LlamaParse is an API created by LlamaIndex to efficiently parse and represent files for efficient retrieval and context augmentation using LlamaIndex frameworks. LlamaParse can support different kinds of files, like pdf, doc, .ppt, and other formats.

You can configure LlamaParse to use the GaiaNet node as the LLM backend, hence you can create a RAG application based on your PDF files locally.

Prerequisites

You will need a Gaia node ready to provide LLM services through a public URL. You can

In this tutorial, we will use public nodes to power the Continue plugin.

Model typeAPI base URLModel name
Chathttps://gemma.us.gaianet.network/v1gemma
Embeddinghttps://gemma.us.gaianet.network/v1nomic-embed

Steps

We will use an open-sourced GitHub repo, called llamaparse-integration, to make LlamaPase easy to use. The llamaparse-integration application supports

  • Multiple file formats, like .pdf and .doc,
  • Multiple files

We will need to get the source code in your terminal first.
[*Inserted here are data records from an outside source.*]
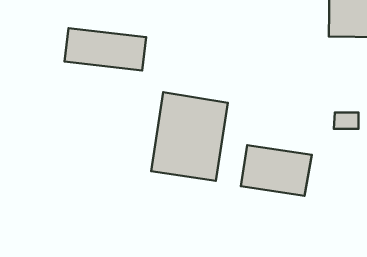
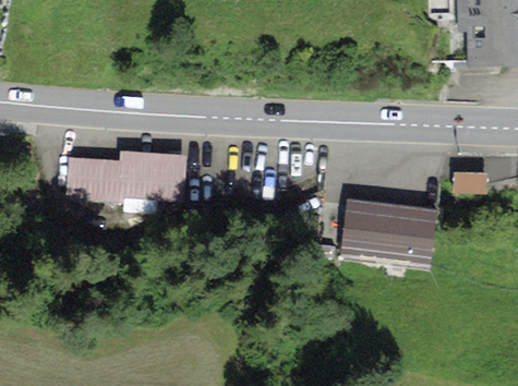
building: [65,28,146,71] -> [81,153,190,209]
building: [151,92,228,181] -> none

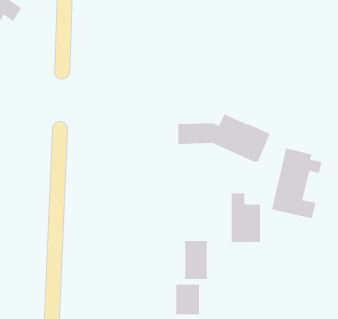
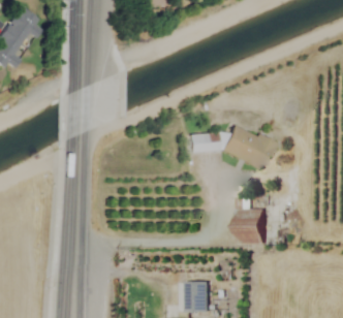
building: [271,148,323,219] -> none
building: [185,240,207,280] -> none

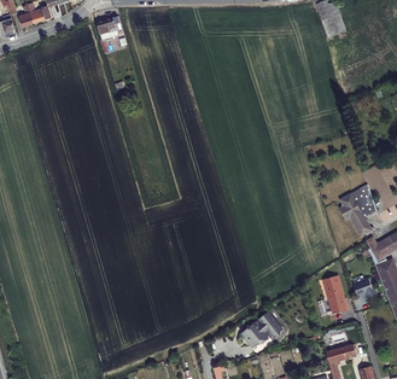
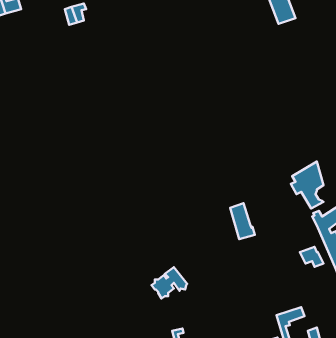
building: [321,274,348,313] -> [230,203,255,239]
building: [241,314,280,348] -> [151,267,187,299]

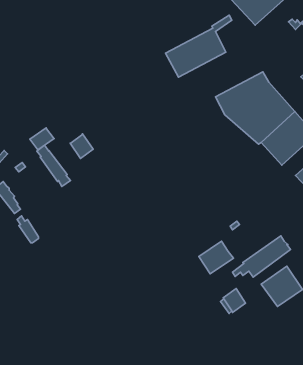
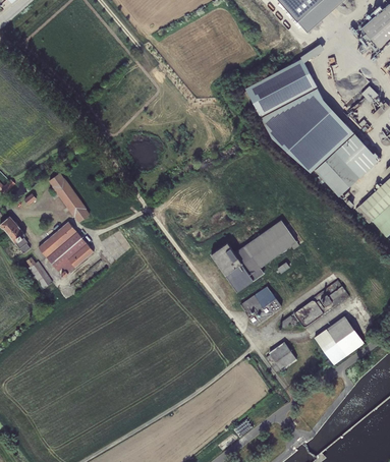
building: [165,15,232,77] -> [245,43,324,116]
building: [30,128,54,150] -> none
building: [70,134,93,158] -> none
building: none -> [212,220,299,291]
building: none -> [39,221,95,278]

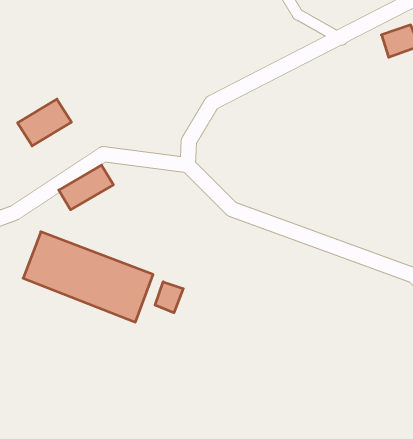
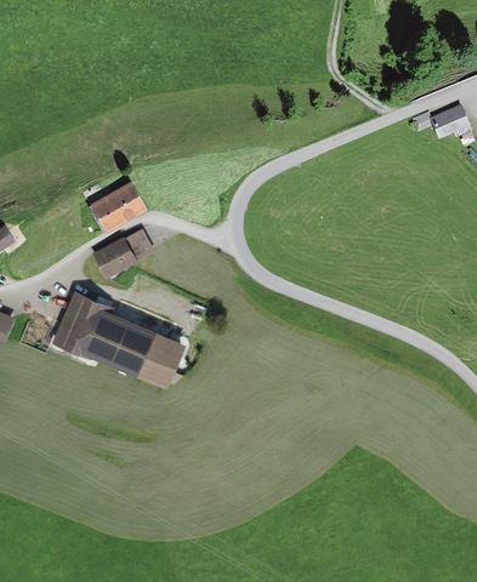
building: [18,99,71,146] -> [87,184,142,230]
building: [155,282,183,313] -> none

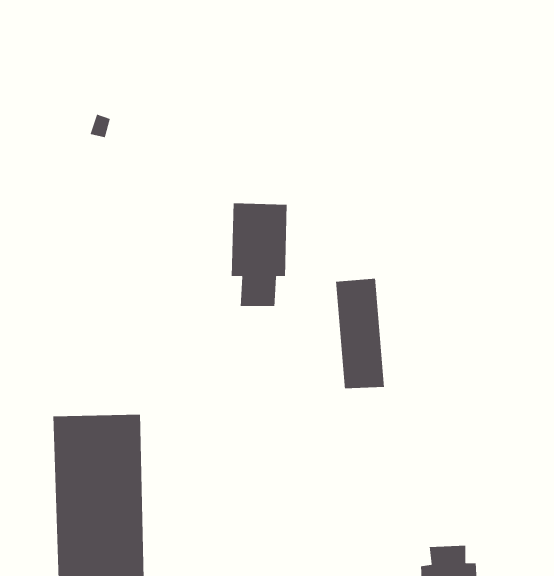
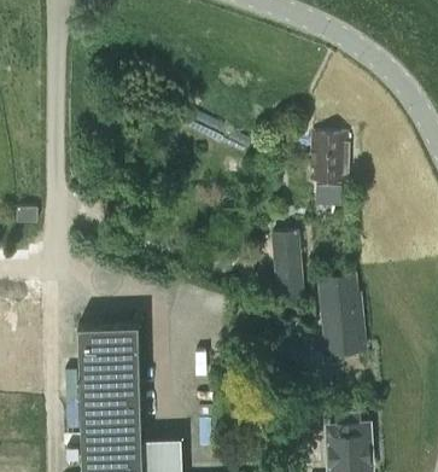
building: [231,202,288,307] -> [309,132,348,203]
building: none -> [320,275,366,354]

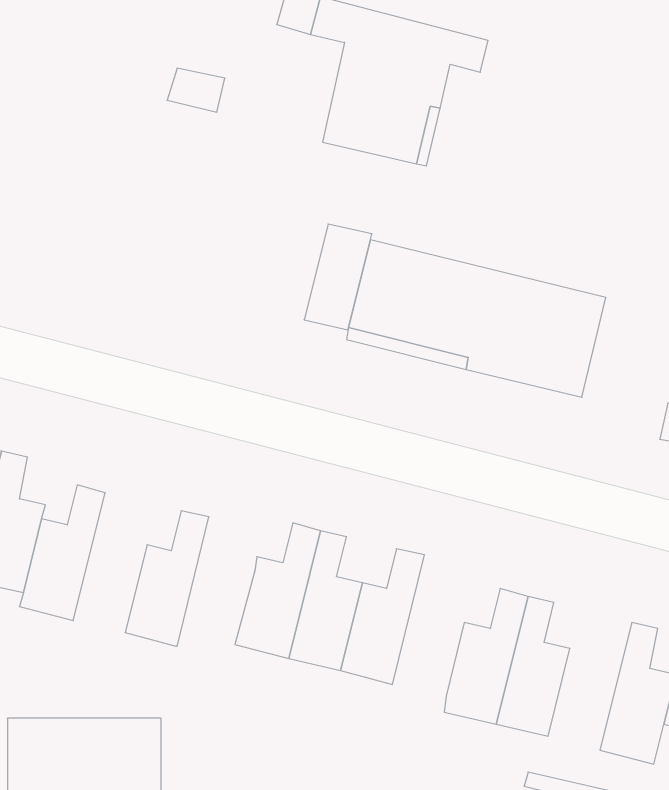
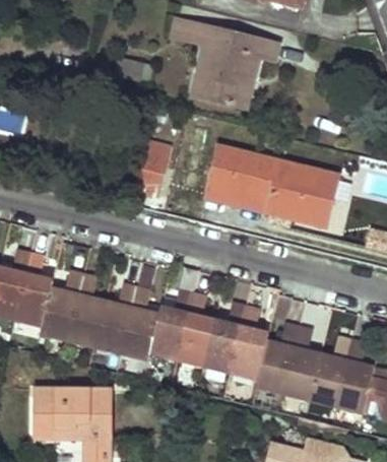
building: [304,224,372,330] -> [134,140,169,194]
building: none -> [67,274,105,345]
building: none -> [120,286,159,358]
building: none -> [230,306,268,378]
building: none -> [309,336,351,405]

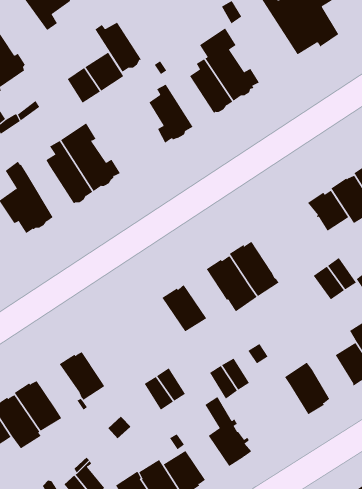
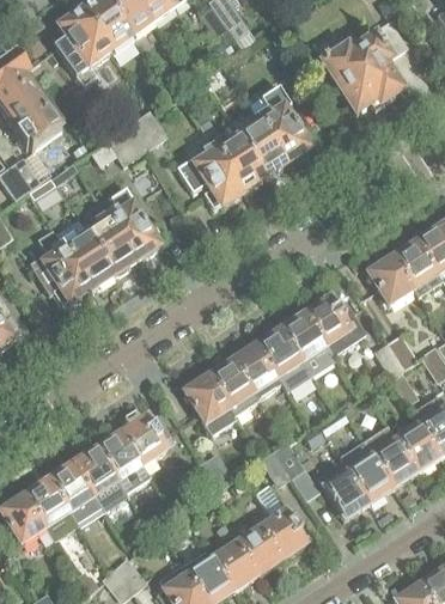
building: [94,22,142,73] -> [214,135,266,190]
building: none -> [56,218,114,288]
building: none -> [306,297,366,354]
building: none -> [233,344,284,397]
building: none -> [184,376,237,433]
building: none -> [122,416,170,464]
building: none -> [373,438,416,487]
building: none -> [73,447,120,495]
building: none -> [318,460,367,519]
building: none -> [236,525,282,575]

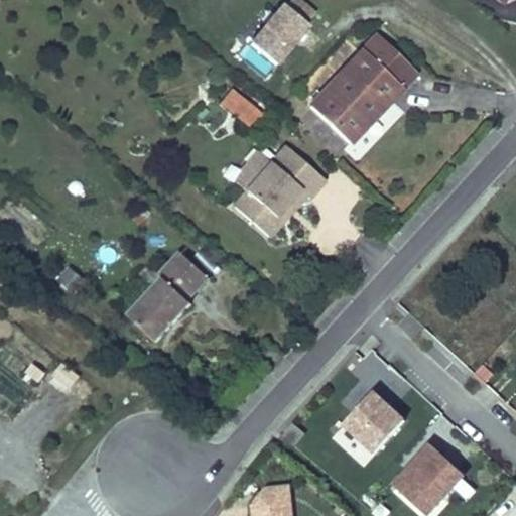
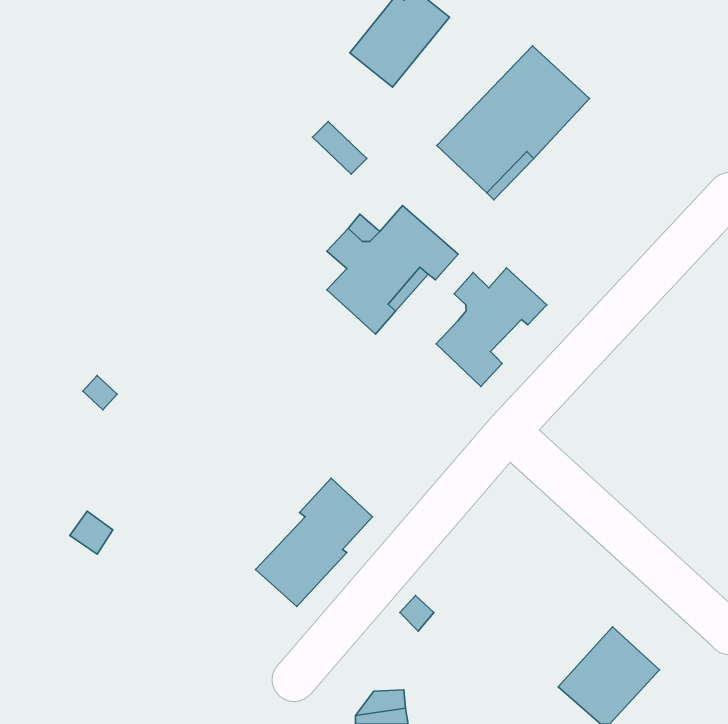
building: none -> [436,268,547,386]
building: [127,250,210,341] -> [255,478,372,607]
building: [344,393,407,457] -> none

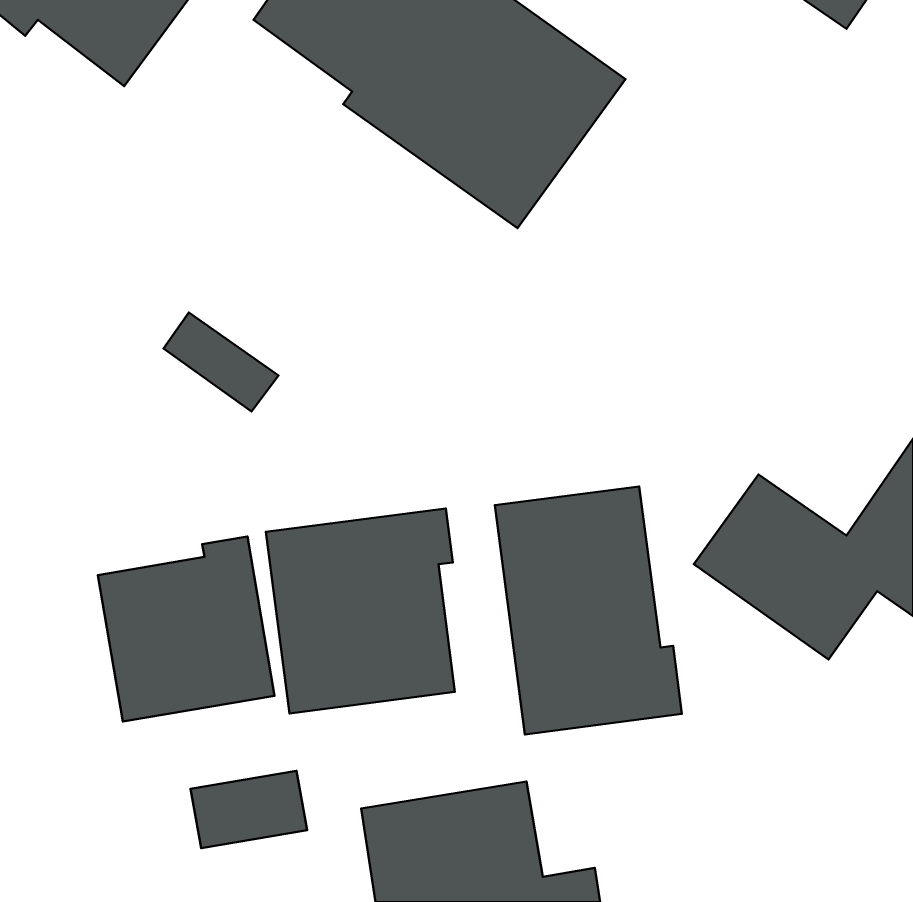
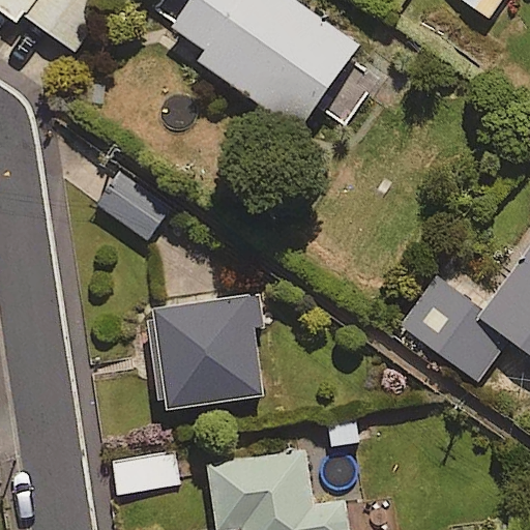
building: [495,487,682,734] -> none
building: [98,537,274,722] -> none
git clone https://github.com/alabulei1/llamaparse-integration.git
cd llamaparse-integration

Next, install the required mode packages.

npm install llamaindex
npm install dotenv

Start a Qdant instance. The Qdrant instance is to store the embeddings.

mkdir qdrant_storage
mkdir qdrant_snapshots

nohup docker run -d -p 6333:6333 -p 6334:6334 \
-v $(pwd)/qdrant_storage:/qdrant/storage:z \
-v $(pwd)/qdrant_snapshots:/qdrant/snapshots:z \
qdrant/qdrant

Then, we will need to set up the LLM model settings. We can configure the model setting in the .env file.

OPENAI_BASE_URL=https://gemma.us.gaianet.network/v1/
OPENAI_API_KEY=gaianet
LLAMAEDGE_CHAT_MODEL=gemma
LLAMAEDGE_EMBEDDING_MODEL=nomic
LLAMA_CLOUD_API_KEY=Your_Own_KEY
FILE_PATH=
FILE_DIR=./pdf_dir
COLLECTION_NAME=default
QDRANT_URL=http://127.0.0.1:6333
SAVE_MARKDOWN_PATH=output.md

Here are some notes about the .env setting:

  • You can get the LlamaCloud key from https://cloud.llamaindex.ai
  • You may need to make changes according to your model setting and file path.
  • If you put your file name in the FILE_PATH=, the program will build a RAG application with this single pdf file.
  • If the FILE_PATH= is empty, the program will build a RAG application with the files under the FILE_DIR=./pdf_dir. You can include multiple files in the folder.

Next, we can run the program to build an RAG application based on the PDF file

npx tsx pdfRender.ts

After it runs successfully, you can send a query via the command line.